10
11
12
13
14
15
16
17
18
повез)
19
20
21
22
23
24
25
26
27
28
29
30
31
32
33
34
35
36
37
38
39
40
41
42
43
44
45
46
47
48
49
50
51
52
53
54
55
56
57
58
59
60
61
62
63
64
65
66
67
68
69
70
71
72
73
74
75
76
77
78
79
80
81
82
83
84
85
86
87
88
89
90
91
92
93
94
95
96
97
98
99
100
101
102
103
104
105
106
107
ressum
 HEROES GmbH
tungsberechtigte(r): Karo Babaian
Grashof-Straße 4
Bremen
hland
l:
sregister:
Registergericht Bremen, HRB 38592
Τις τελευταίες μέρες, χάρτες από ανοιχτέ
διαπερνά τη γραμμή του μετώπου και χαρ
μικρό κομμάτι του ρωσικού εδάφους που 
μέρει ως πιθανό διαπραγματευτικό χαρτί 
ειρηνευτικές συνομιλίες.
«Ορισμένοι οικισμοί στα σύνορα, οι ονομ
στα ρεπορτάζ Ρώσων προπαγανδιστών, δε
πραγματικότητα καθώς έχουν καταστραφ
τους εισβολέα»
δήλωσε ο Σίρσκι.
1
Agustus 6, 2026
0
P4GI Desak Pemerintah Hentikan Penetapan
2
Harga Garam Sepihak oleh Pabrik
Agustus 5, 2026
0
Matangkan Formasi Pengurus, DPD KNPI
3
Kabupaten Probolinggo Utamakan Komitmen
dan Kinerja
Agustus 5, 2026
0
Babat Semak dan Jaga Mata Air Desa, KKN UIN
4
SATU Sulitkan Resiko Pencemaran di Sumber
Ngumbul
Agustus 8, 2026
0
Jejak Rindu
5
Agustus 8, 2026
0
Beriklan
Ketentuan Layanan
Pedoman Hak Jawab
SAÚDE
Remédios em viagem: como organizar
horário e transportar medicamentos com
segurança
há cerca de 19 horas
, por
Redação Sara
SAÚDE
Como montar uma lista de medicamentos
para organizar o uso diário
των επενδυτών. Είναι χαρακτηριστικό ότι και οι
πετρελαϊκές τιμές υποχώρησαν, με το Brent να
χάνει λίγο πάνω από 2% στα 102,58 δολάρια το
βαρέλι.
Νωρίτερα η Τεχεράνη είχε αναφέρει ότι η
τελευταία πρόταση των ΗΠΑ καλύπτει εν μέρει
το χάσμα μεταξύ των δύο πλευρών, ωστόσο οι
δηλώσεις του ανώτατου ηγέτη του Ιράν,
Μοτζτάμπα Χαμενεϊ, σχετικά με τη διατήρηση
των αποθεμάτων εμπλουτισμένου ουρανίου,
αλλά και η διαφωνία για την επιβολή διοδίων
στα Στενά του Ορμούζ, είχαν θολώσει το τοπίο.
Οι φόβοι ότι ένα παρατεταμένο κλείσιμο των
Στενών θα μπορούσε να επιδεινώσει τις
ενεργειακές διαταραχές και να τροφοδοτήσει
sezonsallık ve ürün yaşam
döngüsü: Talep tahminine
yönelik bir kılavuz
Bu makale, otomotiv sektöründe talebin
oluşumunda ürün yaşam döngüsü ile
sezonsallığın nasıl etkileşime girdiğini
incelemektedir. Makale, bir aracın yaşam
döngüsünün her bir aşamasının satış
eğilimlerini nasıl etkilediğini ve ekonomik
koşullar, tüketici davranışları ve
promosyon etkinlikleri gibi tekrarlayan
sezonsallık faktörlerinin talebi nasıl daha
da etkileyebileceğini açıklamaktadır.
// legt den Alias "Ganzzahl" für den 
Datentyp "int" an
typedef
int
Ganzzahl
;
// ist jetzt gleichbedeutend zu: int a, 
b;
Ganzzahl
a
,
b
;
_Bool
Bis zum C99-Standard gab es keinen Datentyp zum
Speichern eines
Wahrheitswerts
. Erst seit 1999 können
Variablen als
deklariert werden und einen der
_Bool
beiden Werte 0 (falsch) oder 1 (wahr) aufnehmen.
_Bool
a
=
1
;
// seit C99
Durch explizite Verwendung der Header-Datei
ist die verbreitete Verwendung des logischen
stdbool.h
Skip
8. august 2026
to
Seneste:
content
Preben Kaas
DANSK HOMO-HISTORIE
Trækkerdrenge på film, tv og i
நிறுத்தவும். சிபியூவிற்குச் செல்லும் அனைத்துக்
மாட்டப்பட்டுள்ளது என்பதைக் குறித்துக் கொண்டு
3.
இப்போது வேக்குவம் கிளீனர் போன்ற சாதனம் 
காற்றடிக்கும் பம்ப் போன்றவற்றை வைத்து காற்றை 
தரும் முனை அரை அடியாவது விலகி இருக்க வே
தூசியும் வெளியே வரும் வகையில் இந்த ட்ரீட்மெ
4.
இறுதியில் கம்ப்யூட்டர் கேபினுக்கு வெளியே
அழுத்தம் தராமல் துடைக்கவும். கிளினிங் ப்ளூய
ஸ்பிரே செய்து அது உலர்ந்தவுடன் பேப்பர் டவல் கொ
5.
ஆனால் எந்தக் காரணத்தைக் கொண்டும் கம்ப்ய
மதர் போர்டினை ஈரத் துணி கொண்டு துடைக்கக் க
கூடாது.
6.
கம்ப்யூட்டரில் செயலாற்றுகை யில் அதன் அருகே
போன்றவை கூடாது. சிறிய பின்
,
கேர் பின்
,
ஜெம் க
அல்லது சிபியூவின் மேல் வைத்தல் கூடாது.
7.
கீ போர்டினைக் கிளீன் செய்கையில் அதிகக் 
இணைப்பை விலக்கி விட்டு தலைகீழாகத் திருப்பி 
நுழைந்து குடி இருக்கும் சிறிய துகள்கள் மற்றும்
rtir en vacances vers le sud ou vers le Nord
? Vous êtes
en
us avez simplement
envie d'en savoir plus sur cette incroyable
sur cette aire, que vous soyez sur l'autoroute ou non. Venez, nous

Try it>
Format everything in the data from the first line down to the line containing "promosyon etkinlikleri gibi tekrarlayan", inclusive, as a numbered list with blank lines omitted.

Reply>
1. 10
2. 11
3. 12
4. 13
5. 14
6. 15
7. 16
8. 17
9. 18
10. повез)
11. 19
12. 20
13. 21
14. 22
15. 23
16. 24
17. 25
18. 26
19. 27
20. 28
21. 29
22. 30
23. 31
24. 32
25. 33
26. 34
27. 35
28. 36
29. 37
30. 38
31. 39
32. 40
33. 41
34. 42
35. 43
36. 44
37. 45
38. 46
39. 47
40. 48
41. 49
42. 50
43. 51
44. 52
45. 53
46. 54
47. 55
48. 56
49. 57
50. 58
51. 59
52. 60
53. 61
54. 62
55. 63
56. 64
57. 65
58. 66
59. 67
60. 68
61. 69
62. 70
63. 71
64. 72
65. 73
66. 74
67. 75
68. 76
69. 77
70. 78
71. 79
72. 80
73. 81
74. 82
75. 83
76. 84
77. 85
78. 86
79. 87
80. 88
81. 89
82. 90
83. 91
84. 92
85. 93
86. 94
87. 95
88. 96
89. 97
90. 98
91. 99
92. 100
93. 101
94. 102
95. 103
96. 104
97. 105
98. 106
99. 107
100. ressum
101.  HEROES GmbH
102. tungsberechtigte(r): Karo Babaian
103. Grashof-Straße 4
104. Bremen
105. hland
106. l:
107. sregister:
108. Registergericht Bremen, HRB 38592
109. Τις τελευταίες μέρες, χάρτες από ανοιχτέ
110. διαπερνά τη γραμμή του μετώπου και χαρ
111. μικρό κομμάτι του ρωσικού εδάφους που 
112. μέρει ως πιθανό διαπραγματευτικό χαρτί 
113. ειρηνευτικές συνομιλίες.
114. «Ορισμένοι οικισμοί στα σύνορα, οι ονομ
115. στα ρεπορτάζ Ρώσων προπαγανδιστών, δε
116. πραγματικότητα καθώς έχουν καταστραφ
117. τους εισβολέα»
118. δήλωσε ο Σίρσκι.
119. 1
120. Agustus 6, 2026
121. 0
122. P4GI Desak Pemerintah Hentikan Penetapan
123. 2
124. Harga Garam Sepihak oleh Pabrik
125. Agustus 5, 2026
126. 0
127. Matangkan Formasi Pengurus, DPD KNPI
128. 3
129. Kabupaten Probolinggo Utamakan Komitmen
130. dan Kinerja
131. Agustus 5, 2026
132. 0
133. Babat Semak dan Jaga Mata Air Desa, KKN UIN
134. 4
135. SATU Sulitkan Resiko Pencemaran di Sumber
136. Ngumbul
137. Agustus 8, 2026
138. 0
139. Jejak Rindu
140. 5
141. Agustus 8, 2026
142. 0
143. Beriklan
144. Ketentuan Layanan
145. Pedoman Hak Jawab
146. SAÚDE
147. Remédios em viagem: como organizar
148. horário e transportar medicamentos com
149. segurança
150. há cerca de 19 horas
151. , por
152. Redação Sara
153. SAÚDE
154. Como montar uma lista de medicamentos
155. para organizar o uso diário
156. των επενδυτών. Είναι χαρακτηριστικό ότι και οι
157. πετρελαϊκές τιμές υποχώρησαν, με το Brent να
158. χάνει λίγο πάνω από 2% στα 102,58 δολάρια το
159. βαρέλι.
160. Νωρίτερα η Τεχεράνη είχε αναφέρει ότι η
161. τελευταία πρόταση των ΗΠΑ καλύπτει εν μέρει
162. το χάσμα μεταξύ των δύο πλευρών, ωστόσο οι
163. δηλώσεις του ανώτατου ηγέτη του Ιράν,
164. Μοτζτάμπα Χαμενεϊ, σχετικά με τη διατήρηση
165. των αποθεμάτων εμπλουτισμένου ουρανίου,
166. αλλά και η διαφωνία για την επιβολή διοδίων
167. στα Στενά του Ορμούζ, είχαν θολώσει το τοπίο.
168. Οι φόβοι ότι ένα παρατεταμένο κλείσιμο των
169. Στενών θα μπορούσε να επιδεινώσει τις
170. ενεργειακές διαταραχές και να τροφοδοτήσει
171. sezonsallık ve ürün yaşam
172. döngüsü: Talep tahminine
173. yönelik bir kılavuz
174. Bu makale, otomotiv sektöründe talebin
175. oluşumunda ürün yaşam döngüsü ile
176. sezonsallığın nasıl etkileşime girdiğini
177. incelemektedir. Makale, bir aracın yaşam
178. döngüsünün her bir aşamasının satış
179. eğilimlerini nasıl etkilediğini ve ekonomik
180. koşullar, tüketici davranışları ve
181. promosyon etkinlikleri gibi tekrarlayan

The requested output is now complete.